Input data =
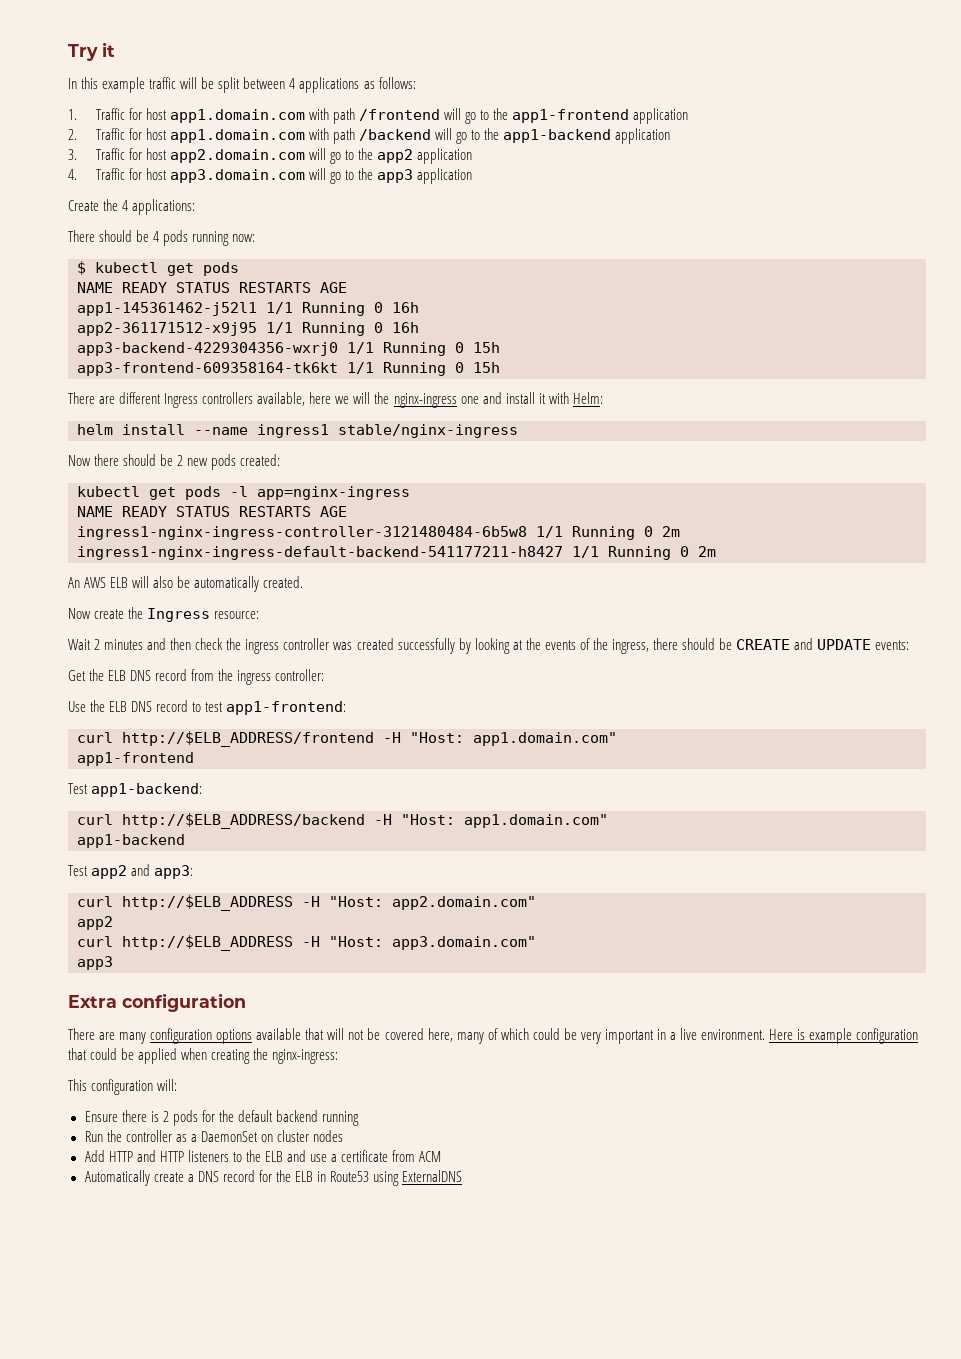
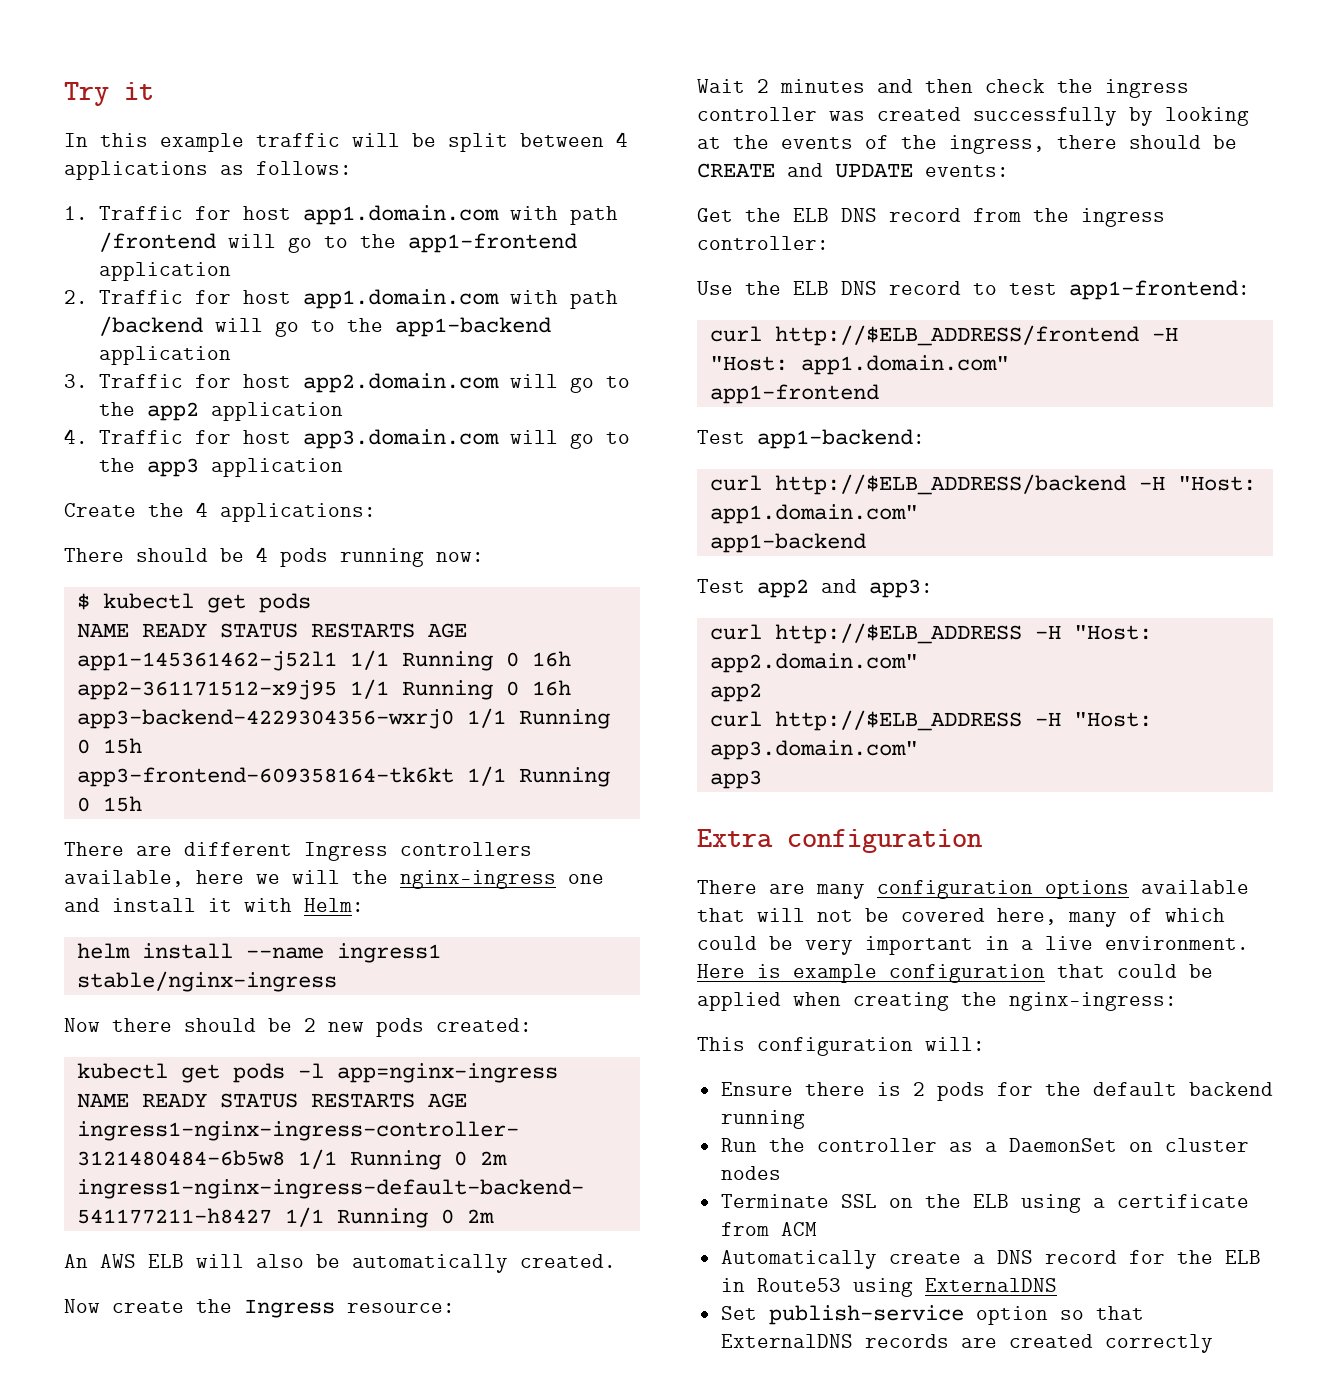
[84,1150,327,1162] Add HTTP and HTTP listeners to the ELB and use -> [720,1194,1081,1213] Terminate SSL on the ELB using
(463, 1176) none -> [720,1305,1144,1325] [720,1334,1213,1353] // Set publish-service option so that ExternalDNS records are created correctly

* * *

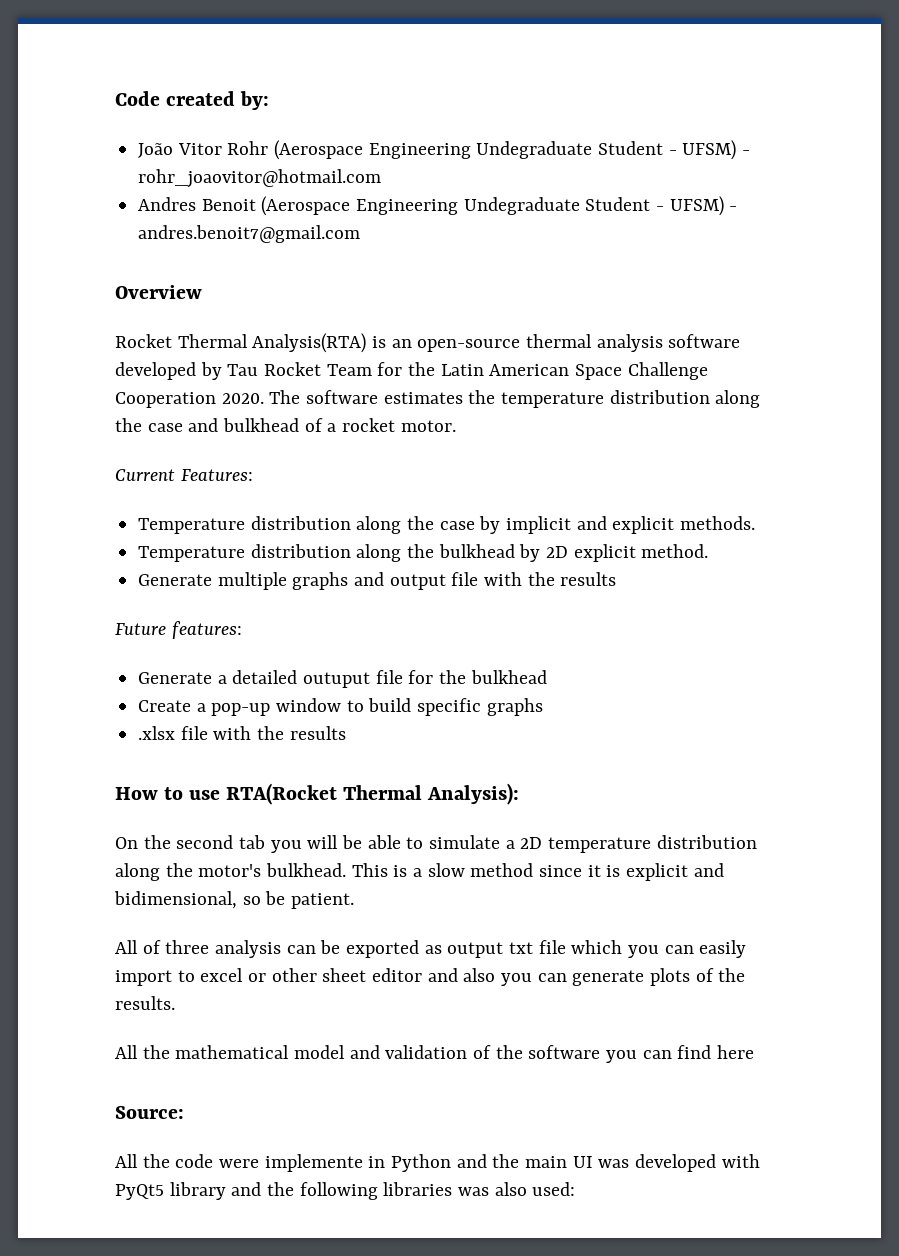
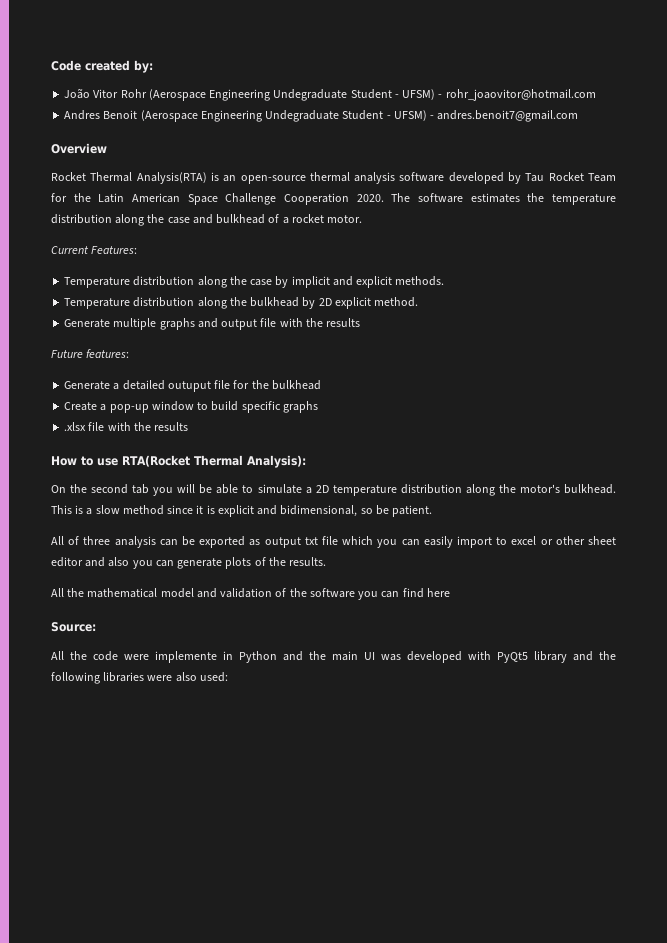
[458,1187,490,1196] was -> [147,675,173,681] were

---

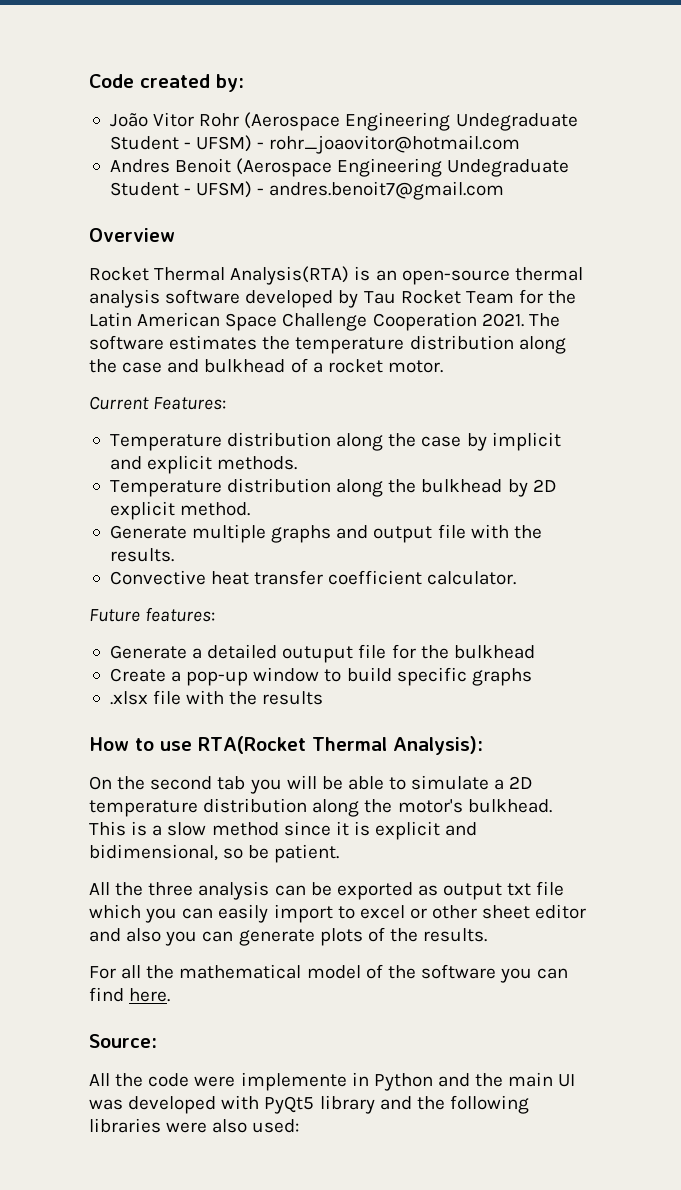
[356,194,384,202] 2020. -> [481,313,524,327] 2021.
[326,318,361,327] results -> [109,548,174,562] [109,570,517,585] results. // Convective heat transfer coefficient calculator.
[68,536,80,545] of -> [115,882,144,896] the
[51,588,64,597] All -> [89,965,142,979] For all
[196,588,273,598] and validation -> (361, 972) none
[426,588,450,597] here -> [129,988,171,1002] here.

What is needed =
Read the data above and pull out each line that holds the string "none".

Output for this task =
(463, 1176) none -> [720,1305,1144,1325] [720,1334,1213,1353] // Set publish-service option so that ExternalDNS records are created correctly
[196,588,273,598] and validation -> (361, 972) none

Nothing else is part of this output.